Conversion Disorder Mystery: Holly Longford
Conversion disorder, a bizarre and extremely rare condition, strikes down otherwise healthy young people, leaving them unable to walk or talk.
It has doctors baffled because physically the patients have nothing wrong with them. Doctors say there shouldn’t be anything wrong with Adelaide teenager Holly Longford. Yet sixteen-year-old Holly has been living a nightmare existence for over a year.
Her world was turned upside down fourteen months ago after a collision while playing netball. “I first got sick because I got punched in the back playing netball one night. I came off the court crying because my back was in so much pain. The days progressed and I just got worse,” Holly said. She saw chiropractors, physios and doctors, but none could help.
“I got admitted to another doctor and he put me on fluoxetine. I had a reaction to it so it sent my boxy off to spasming seizures. That’s when I was admitted into hospital, shaking uncontrollably, not being able to stop. I couldn’t walk at all,” Holly said.
She spent two weeks in hospital learning how to walk again, but despite countless tests and scans doctors couldn’t find anything physically wrong. For her mum Wendy the unknown was frightening. “You just see your little girl deteriorate and they can’t find anything. That’s a hard thing as a parent – you don’t want it to be a psychological thing because you can’t fix that,” Wendy said.

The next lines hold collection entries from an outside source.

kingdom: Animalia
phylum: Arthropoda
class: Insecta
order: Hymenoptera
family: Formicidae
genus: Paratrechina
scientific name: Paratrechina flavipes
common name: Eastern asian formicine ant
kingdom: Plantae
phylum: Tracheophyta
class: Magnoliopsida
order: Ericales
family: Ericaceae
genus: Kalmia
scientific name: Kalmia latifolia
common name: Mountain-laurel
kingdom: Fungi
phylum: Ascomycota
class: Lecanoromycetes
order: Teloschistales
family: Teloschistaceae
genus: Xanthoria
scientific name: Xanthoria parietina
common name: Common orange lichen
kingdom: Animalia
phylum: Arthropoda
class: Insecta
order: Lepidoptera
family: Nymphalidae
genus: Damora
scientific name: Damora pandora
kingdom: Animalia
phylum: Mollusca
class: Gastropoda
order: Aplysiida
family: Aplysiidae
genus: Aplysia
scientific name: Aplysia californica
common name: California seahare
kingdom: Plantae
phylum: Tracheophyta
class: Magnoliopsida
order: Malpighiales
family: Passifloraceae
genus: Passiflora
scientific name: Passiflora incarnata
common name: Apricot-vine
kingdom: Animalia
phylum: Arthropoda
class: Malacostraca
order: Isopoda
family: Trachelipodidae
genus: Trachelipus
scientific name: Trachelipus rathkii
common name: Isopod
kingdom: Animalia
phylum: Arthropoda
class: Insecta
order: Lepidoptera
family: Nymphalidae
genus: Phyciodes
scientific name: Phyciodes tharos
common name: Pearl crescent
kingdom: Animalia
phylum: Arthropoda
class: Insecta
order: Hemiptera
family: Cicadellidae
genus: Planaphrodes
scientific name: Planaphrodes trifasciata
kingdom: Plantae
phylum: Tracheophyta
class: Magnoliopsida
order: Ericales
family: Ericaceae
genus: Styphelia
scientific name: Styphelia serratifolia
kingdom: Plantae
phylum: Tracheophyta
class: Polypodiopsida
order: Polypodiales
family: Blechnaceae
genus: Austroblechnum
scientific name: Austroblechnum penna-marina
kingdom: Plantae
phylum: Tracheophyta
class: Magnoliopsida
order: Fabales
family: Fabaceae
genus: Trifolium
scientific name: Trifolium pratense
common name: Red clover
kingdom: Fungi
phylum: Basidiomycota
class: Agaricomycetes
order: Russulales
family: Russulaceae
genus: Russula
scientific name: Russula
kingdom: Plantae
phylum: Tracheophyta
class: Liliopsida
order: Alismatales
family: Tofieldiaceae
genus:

Holly thought she’d recovered, but it was not for long. The spasming in the legs returned and she was readmitted to hospital. And that’s when she was diagnosed with the rare and mysterious Conversion Disorder. While it seems unbelievable, Dr Andrew Court from the Royal Children’s Hospital in Melbourne says it’s very real, and illustrates the power of the mind over the body.
“Conversion disorder is a disorder where patients present with signs and symptoms of a neurological illness as having a stroke or seizure of some description. But there’s no actual underlying physical illness – instead it’s the body’s response to some kind of stress,” Dr Court said.